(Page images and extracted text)
=== Begin Enclosure ===
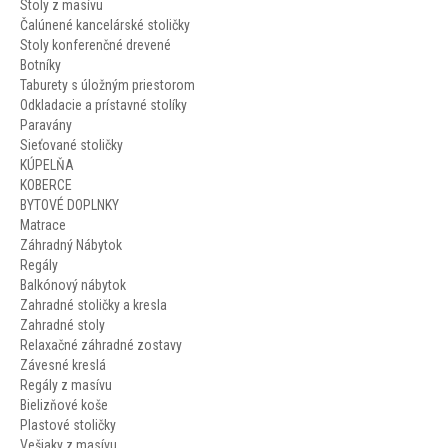
Stoly z masívu
Čalúnené kancelárské stoličky
Stoly konferenčné drevené
Botníky
Taburety s úložným priestorom
Odkladacie a prístavné stolíky
Paravány
Sieťované stoličky
KÚPELŇA
KOBERCE
BYTOVÉ DOPLNKY
Matrace
Záhradný Nábytok
Regály
Balkónový nábytok
Zahradné stoličky a kresla
Zahradné stoly
Relaxačné záhradné zostavy
Závesné kreslá
Regály z masívu
Bielizňové koše
Plastové stoličky
Vešiaky z masívu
=== End Enclosure ===
WHAT IS EXPECTED — Please find each line in the data above that contains the string "masívu" and copy those lines. Matching is case-sensitive.

FINISHED EXERCISE —
Stoly z masívu
Regály z masívu
Vešiaky z masívu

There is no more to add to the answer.